A node.js API for mixpanel

http://www.mixpanel.com

MIT License

477 stars 159 forks source link

Internally support $insert_id #163

Open Suhail opened 4 years ago

Suhail commented 4 years ago

It'd be helpful if the API handled setting or generating an insert id for you automatically like so:

private generate_insert_id() {
    const length = 16;
    let result = '';
    const characters = 'ABCDEFGHIJKLMNOPQRSTUVWXYZabcdefghijklmnopqrstuvwxyz0123456789';
    const char_len = characters.length;
    for (let i = 0; i < length; i += 1) {
      result += characters.charAt(Math.floor(Math.random() * char_len));
    }

    return result;
  }

This is useful because it would allow users who may make mistakes or see accidental data inaccuracies to easily get them fixed since otherwise there would be no other recourse until you realized to do this.

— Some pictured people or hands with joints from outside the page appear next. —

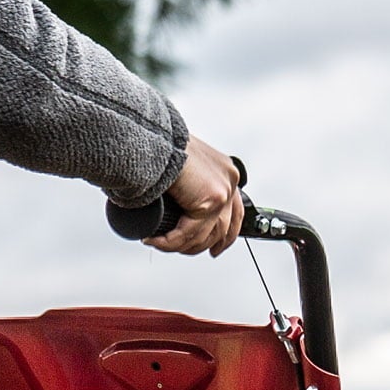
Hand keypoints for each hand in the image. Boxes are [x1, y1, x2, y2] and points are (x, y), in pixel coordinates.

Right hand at [147, 137, 244, 256]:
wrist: (154, 139)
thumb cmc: (160, 148)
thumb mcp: (183, 170)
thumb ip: (188, 187)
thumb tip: (178, 210)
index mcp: (225, 173)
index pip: (235, 212)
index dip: (226, 236)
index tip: (215, 249)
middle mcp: (229, 181)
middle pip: (223, 229)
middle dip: (202, 246)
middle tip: (183, 250)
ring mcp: (223, 191)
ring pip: (204, 235)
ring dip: (180, 246)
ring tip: (160, 243)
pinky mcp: (211, 200)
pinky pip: (188, 234)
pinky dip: (169, 242)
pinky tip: (155, 240)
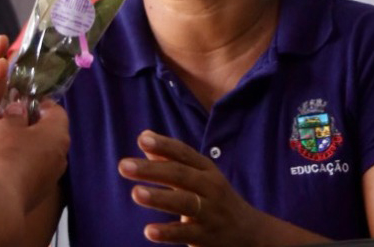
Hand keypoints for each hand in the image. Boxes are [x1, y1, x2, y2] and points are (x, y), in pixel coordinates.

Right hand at [0, 99, 69, 214]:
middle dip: (17, 123)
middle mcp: (57, 159)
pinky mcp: (30, 195)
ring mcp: (45, 180)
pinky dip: (4, 161)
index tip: (20, 99)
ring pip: (27, 152)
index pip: (56, 111)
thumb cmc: (4, 155)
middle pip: (40, 133)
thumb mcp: (6, 124)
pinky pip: (19, 170)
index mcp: (58, 136)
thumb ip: (15, 114)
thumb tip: (19, 111)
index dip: (38, 102)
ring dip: (7, 142)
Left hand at [118, 130, 261, 245]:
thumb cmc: (214, 197)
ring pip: (185, 202)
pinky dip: (168, 232)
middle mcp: (210, 187)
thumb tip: (144, 136)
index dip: (164, 145)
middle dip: (152, 170)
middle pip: (180, 175)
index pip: (183, 153)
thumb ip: (170, 157)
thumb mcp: (198, 175)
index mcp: (206, 169)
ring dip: (159, 198)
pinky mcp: (207, 237)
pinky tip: (149, 231)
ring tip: (135, 193)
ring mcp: (210, 212)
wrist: (250, 233)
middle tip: (123, 165)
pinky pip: (186, 233)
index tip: (142, 139)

If Mixpanel did this, then it would also help reduce possible integration mistakes if customers generated this incorrectly or did so without enough entropy.

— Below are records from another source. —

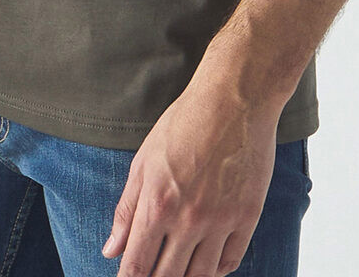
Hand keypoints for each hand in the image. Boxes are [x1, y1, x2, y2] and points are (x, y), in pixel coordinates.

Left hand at [100, 59, 280, 276]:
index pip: (137, 266)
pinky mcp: (247, 216)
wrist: (234, 99)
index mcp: (158, 204)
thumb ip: (126, 210)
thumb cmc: (184, 123)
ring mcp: (221, 220)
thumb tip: (111, 250)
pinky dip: (216, 271)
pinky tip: (206, 266)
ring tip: (177, 273)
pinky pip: (230, 261)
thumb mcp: (144, 161)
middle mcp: (189, 219)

tdumitrescu commented 4 years ago

If you don't include an $insert_id explicitly, the API server is supposed to generate one internally ("Mixpanel generates the $insert_id at the API for payloads that do not contain $insert_id."), though I don't think that value is exposed to users. Since this library doesn't implement any retry logic internally, it's not clear what the benefit would be of setting it here. Are you talking about using the event deduplication feature as a way to correct historical data?

Suhail commented 4 years ago

I don't see any $insert_id if I were to go the product and breakdown by Insert ID. If the API automatically does, that's great -- I just don't see the benefit for some reason.

The best solution seems like Mixpanel handles it on the backend, it's exposed in the UI, and libraries don't need to implement it. I found that I had to implement since I couldn't segment by Insert ID for whatever reason.

See here:

tdumitrescu commented 4 years ago

I guess the QBQ is what you're trying to do with $insert_id in your analyses. It's supposed to be for allowing Mixpanel's storage services to deduplicate data accidentally sent multiple times.

Suhail commented 4 years ago

We had an accident where we ended a session and it created some significant data inaccuracy. One way to remove that inaccuracy is to filter it out of the data via its $insert_id or to repair it by re-writing it somehow via its $insert_id is my understanding.

Does the UI ever expose the $insert_id even if I am sending it explicitly now?